Bureaucracy has a direct impact on how well providers can do their jobs: every pound spent on unnecessary bureaucracy is a pound that is not being spent on teaching and research.

I am therefore pleased to confirm that the Office for Students has already:

reduced its enhanced monitoring by over 75%, removing 376 individual information or reporting requirements;

removed its requirement for detailed monitoring returns on Access and Participation Plans in 2022

streamlined its communications with HE providers and provided a direct contact for every registered provider.

In addition, I recently set up the HE data reduction taskforce, to bring together attendees from providers, arm’s-length bodies and other data experts across the HE sector to identify where we are putting overlapping data requirements on providers and where they could be reduced. The taskforce provides a real opportunity for all parties involved in data in the HE sector to discuss challenges and opportunities and, most importantly, to agree tangible actions.

Institutional bureaucracy

There is, however, more that providers themselves could do to remove internal bureaucracy which is not needed to comply with regulatory requirements.
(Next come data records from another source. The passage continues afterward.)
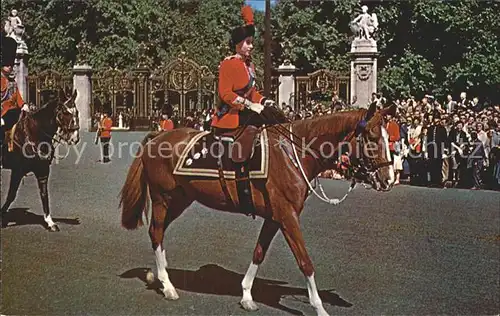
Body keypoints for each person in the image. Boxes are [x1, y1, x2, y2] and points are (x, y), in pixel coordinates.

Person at [211, 5, 276, 133]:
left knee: (273, 116)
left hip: (246, 112)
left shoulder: (250, 65)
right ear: (238, 44)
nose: (251, 46)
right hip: (230, 115)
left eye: (252, 42)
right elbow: (226, 94)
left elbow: (251, 93)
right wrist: (249, 104)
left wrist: (264, 101)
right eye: (248, 42)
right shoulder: (228, 64)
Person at [1, 32, 29, 147]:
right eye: (7, 65)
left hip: (14, 112)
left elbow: (17, 96)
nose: (10, 67)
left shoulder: (12, 81)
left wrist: (23, 105)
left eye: (11, 65)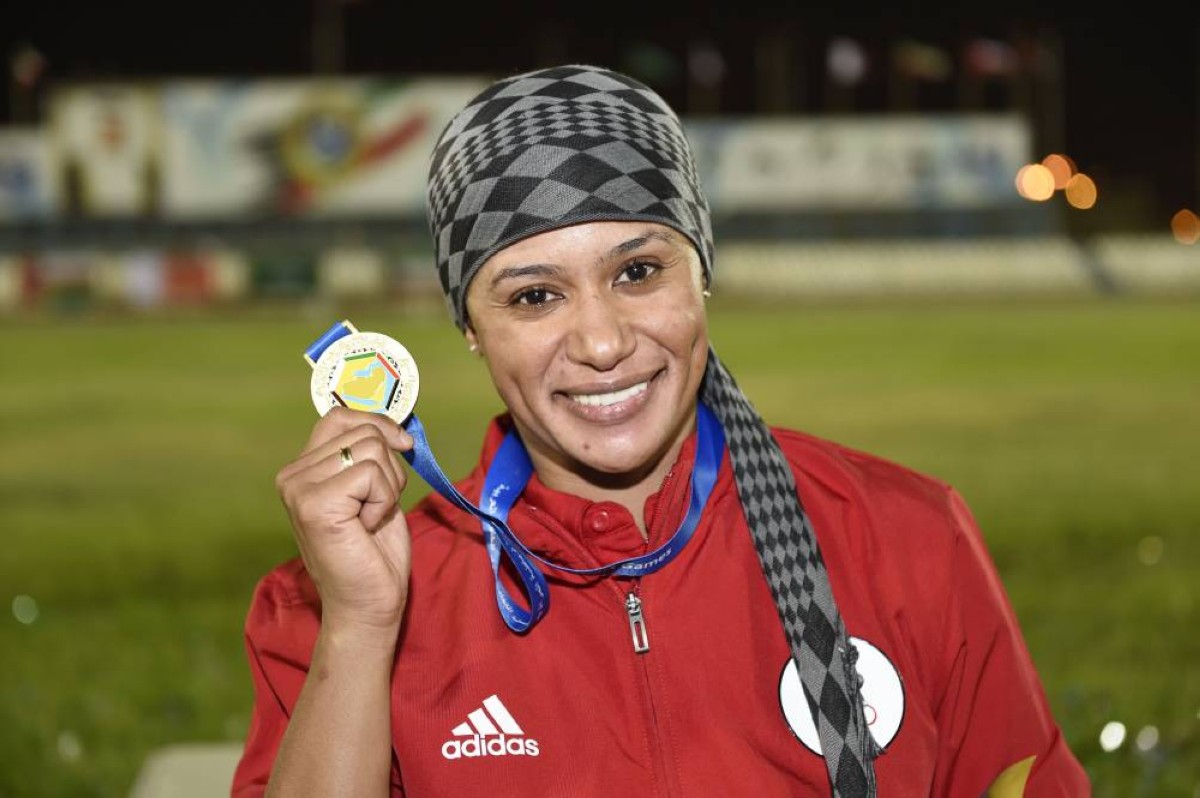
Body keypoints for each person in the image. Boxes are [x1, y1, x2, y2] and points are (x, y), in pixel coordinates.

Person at [231, 64, 1090, 797]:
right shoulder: (351, 598)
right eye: (535, 295)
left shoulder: (907, 538)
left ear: (700, 274)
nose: (602, 342)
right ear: (470, 327)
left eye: (638, 271)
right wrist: (360, 627)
I therefore want to use this statement to encourage HE providers strongly to look at ways that they could reduce this gold-plating. This should include:

Reviewing their own schemes of delegation to ensure that they are fit for purpose, and that regulatory decisions and activity are clearly delegated to the right level in the provider. Not every decision needs to go to the Board of Governors, or through multiple layers of governance.

Ensuring that they remain focused on the content of the decisions they are making and the reasons for the decision, rather than ensuring that it goes to multiple committees.

Carefully considering which processes, committees, activities and external subscriptions genuinely add value for students and which could be dispensed with, to free up academic time for teaching and research.

Unnecessary bureaucracy can take up time that could be spent focusing on the academic experience or quality of teaching which a student receives. This Government and the OfS will continue to focus on this, but providers also need to look internally to do the same.